The dirt in our garden is amazing: black, moist, deep. The old 1800s-era Jessaman homesite is nearby – in fact, our garden borders the old cellar hole and wraps around the now-filled-in well hole. We imagine that where we now grow our sustenance, the Jessaman’s, too, raised their crops, or perhaps their animals. It’s the best explanation we have for this extraordinary pocket of fertile soil.
This spring, I’ve expanded the garden by a few additional beds with the goal of growing more potatoes. The chosen area served as the “landing zone” for our cabin construction last year, and has spent recent seasons covered with brambles, wild strawberry, and virgin’s bower. Despite this, the weeding was fairly easy, a testament to the dirt beneath.
I graciously accepted this good fortune. Garden fork in hand, and bucket of weeds by my side, I was pleased to be running my fingers through dirt – and no bugs yet to buzz about my head! With a steady breeze and clouds racing overhead, it was with much contentment that my fingers searched out the roots that my eyes couldn’t see. The weeds seemed to give way willingly to this new growing space. Potatoes will do well here with ample depth to plunge their tubers. I’m hopeful – this will be an important winter crop.
As I go along, I pull out pebbles occasionally, but only one large stone. Time and time again, however, my hands pry free the remnants of bricks. As late afternoon turns to early evening and my work for the day is nearing completion, a collection of the ruddy-colored artifacts is stacked to one side. The sight of them calls up something nostalgic in me, broken bits suggesting a history that is largely lost.

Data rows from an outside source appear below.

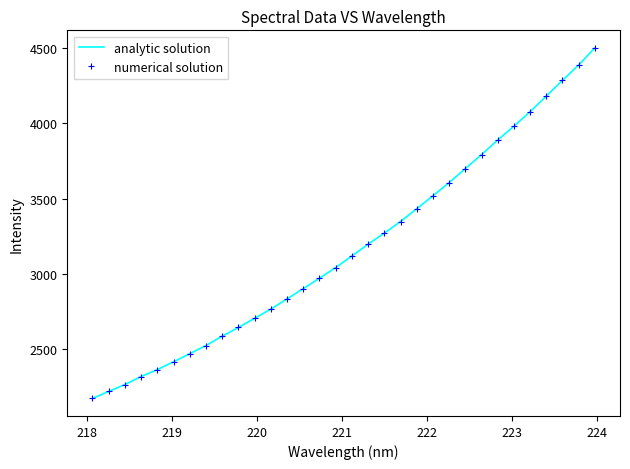

Does the chart display data point markers on the line(s)?

No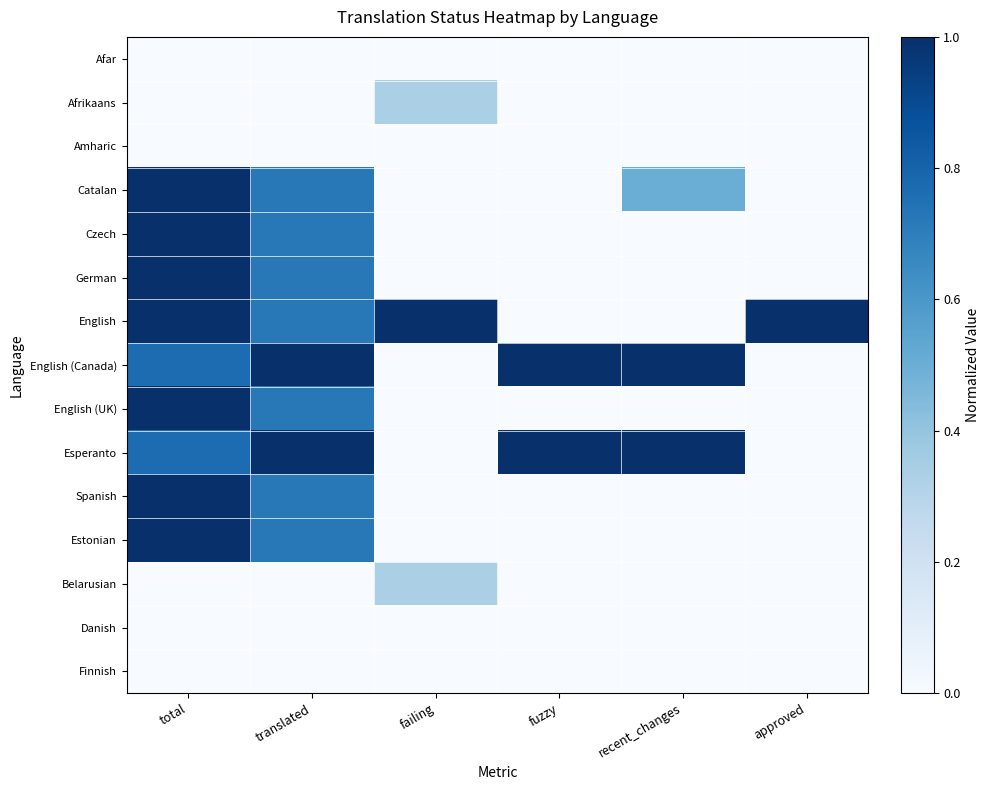

Reading right to left, list all the values displayed in this chart.

Afar: approved=0.0	recent_changes=0.0	fuzzy=0.0	failing=0.0	translated=0.0	total=0.0
Afrikaans: approved=0.0	recent_changes=0.0	fuzzy=0.0	failing=0.3	translated=0.0	total=0.0
Amharic: approved=0.0	recent_changes=0.0	fuzzy=0.0	failing=0.0	translated=0.0	total=0.0
Catalan: approved=0.0	recent_changes=0.5	fuzzy=0.0	failing=0.0	translated=0.7	total=1.0
Czech: approved=0.0	recent_changes=0.0	fuzzy=0.0	failing=0.0	translated=0.7	total=1.0
German: approved=0.0	recent_changes=0.0	fuzzy=0.0	failing=0.0	translated=0.7	total=1.0
English: approved=1.0	recent_changes=0.0	fuzzy=0.0	failing=1.0	translated=0.7	total=1.0
English (Canada): approved=0.0	recent_changes=1.0	fuzzy=1.0	failing=0.0	translated=1.0	total=0.8
English (UK): approved=0.0	recent_changes=0.0	fuzzy=0.0	failing=0.0	translated=0.7	total=1.0
Esperanto: approved=0.0	recent_changes=1.0	fuzzy=1.0	failing=0.0	translated=1.0	total=0.8
Spanish: approved=0.0	recent_changes=0.0	fuzzy=0.0	failing=0.0	translated=0.7	total=1.0
Estonian: approved=0.0	recent_changes=0.0	fuzzy=0.0	failing=0.0	translated=0.7	total=1.0
Belarusian: approved=0.0	recent_changes=0.0	fuzzy=0.0	failing=0.3	translated=0.0	total=0.0
Danish: approved=0.0	recent_changes=0.0	fuzzy=0.0	failing=0.0	translated=0.0	total=0.0
Finnish: approved=0.0	recent_changes=0.0	fuzzy=0.0	failing=0.0	translated=0.0	total=0.0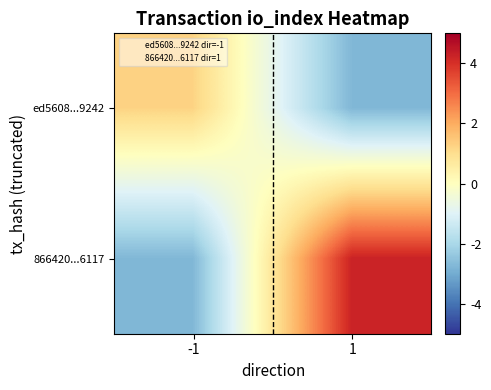

Between 1 and -1, which is larger?

-1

As I methodically weed my way to an additional garden bed, my hands are engaged in the work of the present while my mind flits over designs and dreams for the future. Imagining plans for the season, the year, the decade…my hands grasp another brick, and re-focus my thoughts from the future to the present, and from the present to the past. Which dreams were these bricks a part of? How were they buried in this rich, dark dirt, the legacy of an unknown history from which we now benefit?

The reality of time’s passage is easy to witness with a glance about me – the old cellar beginning to fall in, the overgrown well filled with rocks, the wall of the old saw mill balancing delicately along the river bank, the scars from a logging operation prior to our moving onto the land, the clearing where we once lived in the yurt. As my fingers stumble upon another brick, I see Ryan and I in a chain of history, of dreams, of sweat – and perhaps, of potatoes – unfolding within this nook of a landscape.